Landlords refuse emergency rent money and Section 8 vouchers

That said, Martinez said he likes certain features of the new order, like the requirement that tenants be informed of their rights when an eviction is filed. It also allows tenants for the first time to request that the proceeding in magistrate or metropolitan court be documented, which can help with future legal defenses or the tabulation of eviction statistics statewide. Numbers on evictions in New Mexico have been notoriously difficult to come by, advocates say.

And, Martinez said, he most appreciates the court’s willingness to “take the bull by the horns” and implement the stay on evictions in the first place. It was always unusual that the courts, not the state Legislature, would be in charge of creating and fine-tuning a policy to prevent evictions, he said. In many other states, governors issued executive orders or legislatures passed finely crafted laws that spelled out different protections for tenants. 
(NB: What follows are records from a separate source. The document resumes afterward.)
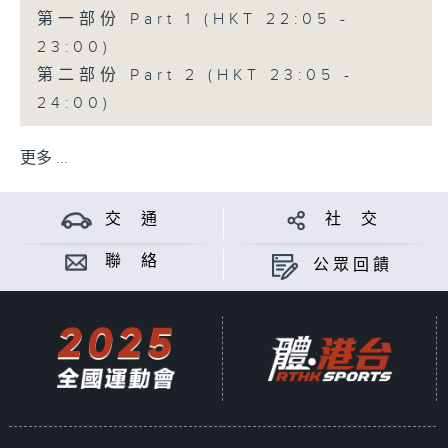
第一部份 Part 1 (HKT 22:05 -
23:00)
第二部份 Part 2 (HKT 23:05 -
24:00)
更多 ...
交 通
社 交
聯 絡
公眾回饋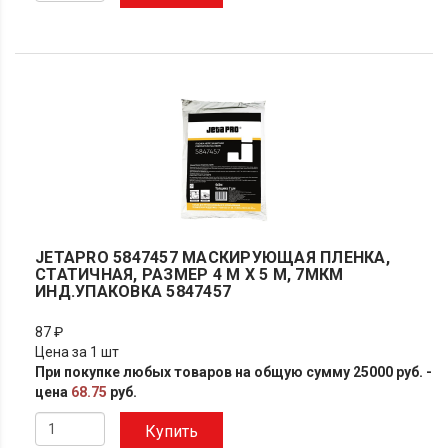
JETAPRO 5847457 МАСКИРУЮЩАЯ ПЛЕНКА,
СТАТИЧНАЯ, РАЗМЕР 4 М Х 5 М, 7МКМ
ИНД.УПАКОВКА 5847457
87 ₽
Цена за 1 шт
При покупке любых товаров на общую сумму 25000 руб. -
цена
68.75
руб.
Купить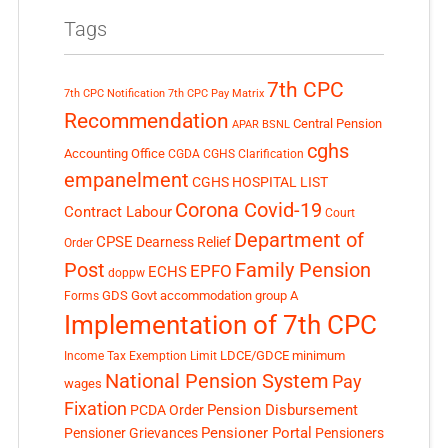
Tags
7th CPC
7th CPC Notification
7th CPC Pay Matrix
Recommendation
Central Pension
APAR
BSNL
cghs
Accounting Office
CGDA
CGHS Clarification
empanelment
CGHS HOSPITAL LIST
Corona Covid-19
Contract Labour
Court
Department of
CPSE
Dearness Relief
Order
Post
Family Pension
EPFO
ECHS
doppw
GDS
Govt accommodation
group A
Forms
Implementation of 7th CPC
LDCE/GDCE
minimum
Income Tax Exemption Limit
National Pension System
Pay
wages
Fixation
Pension Disbursement
PCDA Order
Pensioner Portal
Pensioner Grievances
Pensioners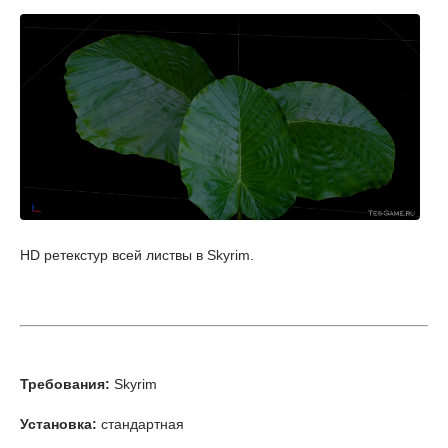
HD ретекстур всей листвы в Skyrim.
Требования:
Skyrim
Установка:
стандартная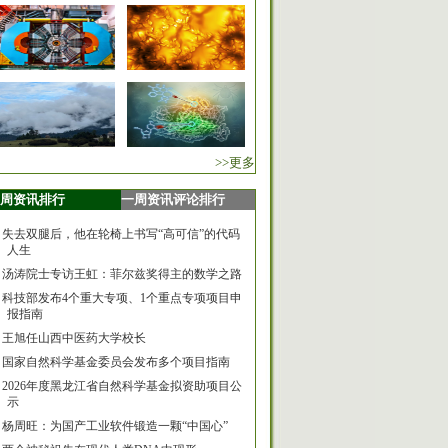
>>更多
周资讯排行
一周资讯评论排行
失去双腿后，他在轮椅上书写“高可信”的代码
人生
汤涛院士专访王虹：菲尔兹奖得主的数学之路
科技部发布4个重大专项、1个重点专项项目申
报指南
王旭任山西中医药大学校长
国家自然科学基金委员会发布多个项目指南
2026年度黑龙江省自然科学基金拟资助项目公
示
杨周旺：为国产工业软件锻造一颗“中国心”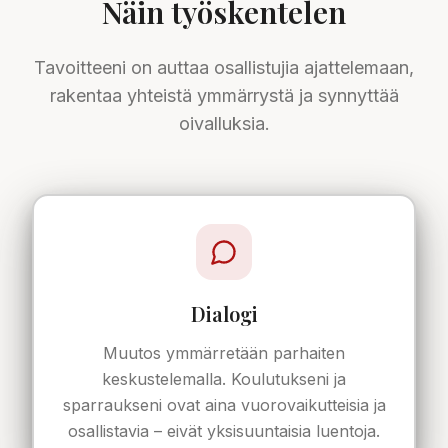
Näin työskentelen
Tavoitteeni on auttaa osallistujia ajattelemaan,
rakentaa yhteistä ymmärrystä ja synnyttää
oivalluksia.
Dialogi
Muutos ymmärretään parhaiten
keskustelemalla. Koulutukseni ja
sparraukseni ovat aina vuorovaikutteisia ja
osallistavia – eivät yksisuuntaisia luentoja.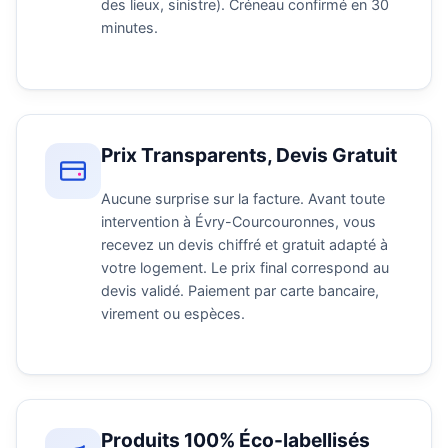
des lieux, sinistre). Créneau confirmé en 30
minutes.
Prix Transparents, Devis Gratuit
Aucune surprise sur la facture. Avant toute
intervention à Évry-Courcouronnes, vous
recevez un devis chiffré et gratuit adapté à
votre logement. Le prix final correspond au
devis validé. Paiement par carte bancaire,
virement ou espèces.
Produits 100% Éco-labellisés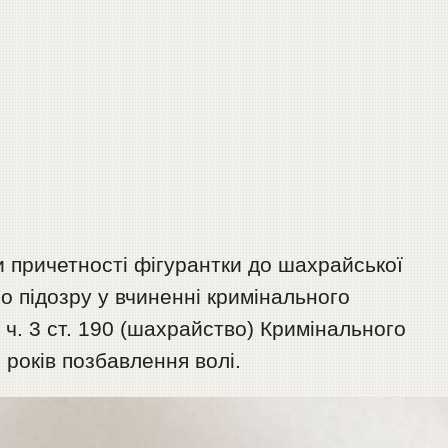
зи причетності фігурантки до шахрайської
ро підозру у вчиненні кримінального
ч. 3 ст. 190 (шахрайство) Кримінального
8 років позбавлення волі.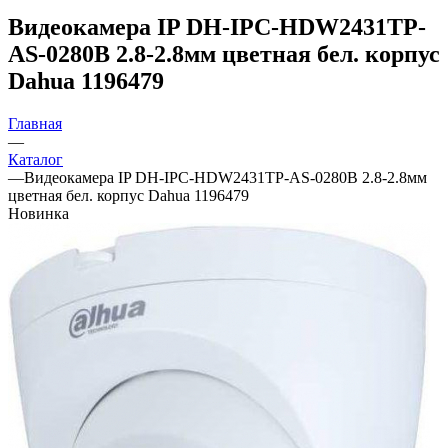
Видеокамера IP DH-IPC-HDW2431TP-
AS-0280B 2.8-2.8мм цветная бел. корпус
Dahua 1196479
Главная
—
Каталог
—
Видеокамера IP DH-IPC-HDW2431TP-AS-0280B 2.8-2.8мм
цветная бел. корпус Dahua 1196479
Новинка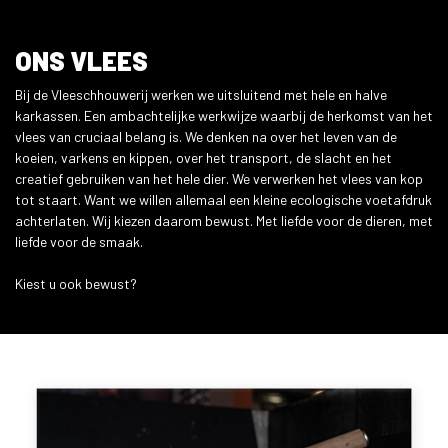
ONS VLEES
Bij de Vleeschhouwerij werken we uitsluitend met hele en halve
karkassen. Een ambachtelijke werkwijze waarbij de herkomst van het
vlees van cruciaal belang is. We denken na over het leven van de
koeien, varkens en kippen, over het transport, de slacht en het
creatief gebruiken van het hele dier. We verwerken het vlees van kop
tot staart. Want we willen allemaal een kleine ecologische voetafdruk
achterlaten. Wij kiezen daarom bewust. Met liefde voor de dieren, met
liefde voor de smaak.
Kiest u ook bewust?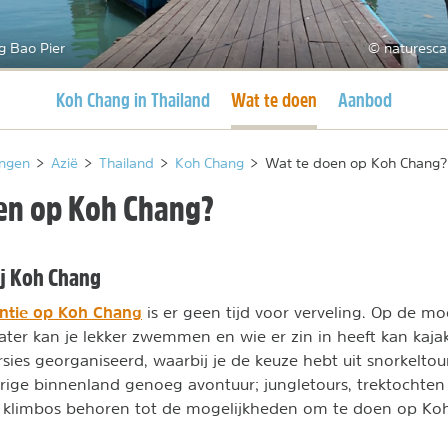
g Bao Pier
© naturesca
Huidige pagina
Huidige pagina
Koh Chang in Thailand
Wat te doen
Aanbod
ngen
>
Azië
>
Thailand
>
Koh Chang
>
Wat te doen op Koh Chang?
en op Koh Chang?
ij Koh Chang
ntie op Koh Chang
is er geen tijd voor verveling. Op de moo
er kan je lekker zwemmen en wie er zin in heeft kan kaja
rsies georganiseerd, waarbij je de keuze hebt uit snorkelto
rige binnenland genoeg avontuur; jungletours, trektochten
en klimbos behoren tot de mogelijkheden om te doen op Ko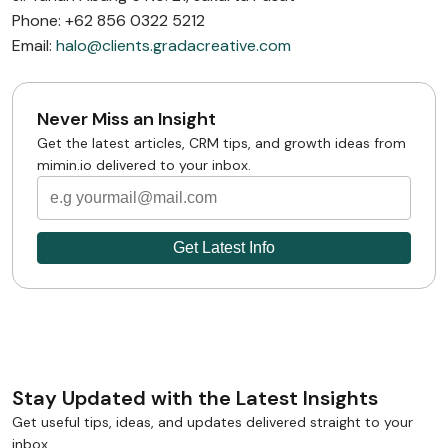
Phone: +62 856 0322 5212
Email:
halo@clients.gradacreative.com
Never Miss an Insight
Get the latest articles, CRM tips, and growth ideas from
mimin.io delivered to your inbox.
Stay Updated with the Latest Insights
Get useful tips, ideas, and updates delivered straight to your
inbox.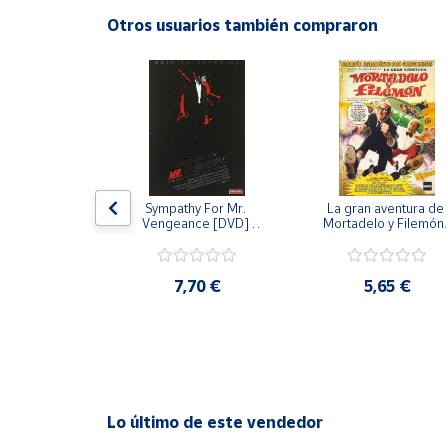
Productos
Otros usuarios también compraron
Solidarios
Ayuda
Centro
de ayuda
Contacto
 [DVD] [dvd]
Sympathy For Mr. 
La gran aventura de 
Vengeance [DVD] 
Mortadelo y Filemón/
[dvd] [2008]
10 años de Pendelton
[dvd] [2003]
Vendedores
,20 €
7,70 €
5,65 €
Mapa de
vendedores
Hazte
vendedor
Área
Lo último de este vendedor
vendedor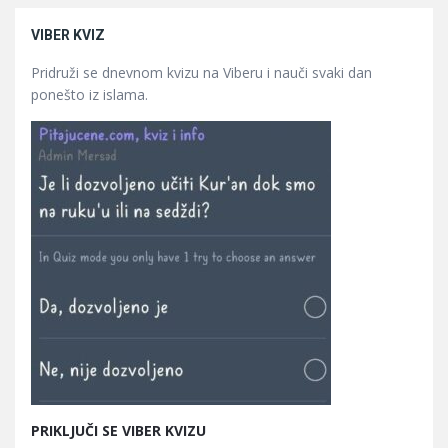
VIBER KVIZ
Pridruži se dnevnom kvizu na Viberu i nauči svaki dan
ponešto iz islama.
PRIKLJUČI SE VIBER KVIZU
But in New Mexico, where a volunteer Legislature meets for just 30 or 60 days at the beginning of the year, it was left to the court to come up with a quick solution, one justices likely thought temporary 661 days ago, Martinez said. 

“It was always an imperfect remedy. And it’s the kind of thing where it was a good stopgap, but should have been the Legislature was the right place to do it,” he said. “If we’d had a Legislature that was in session, they could have reacted in a different way, and then fine-tuned it.”

The new order is also being phased in at one district a month before it takes effect statewide, which advocates say is a good way to determine any flaws before they result in an eviction disaster. 

Beginning Feb. 1, the order will apply only in the Ninth Judicial District, which covers Curry and Roosevelt Counties. It will take place statewide at an unspecified date in March, according to the order. 

Brie Sillery, a spokesperson for the New Mexico Coalition to End Homelessness, said she’s not sure if now is the appropriate time to end the eviction ban, with high case counts due to the omicron variant, rising homelessness and an uneven economic recovery. 

She said she also would have preferred perhaps that the court wait until after the upcoming legislative session to see if the lawmakers approve additional protections for tenants trying to scrape together rent as the pandemic reaches its second year.

“I think that that would have been maybe a little more strategic,” Sillery said. “But it could also really provide the pressure as well, because we need this legislation in the long term for long-standing change.”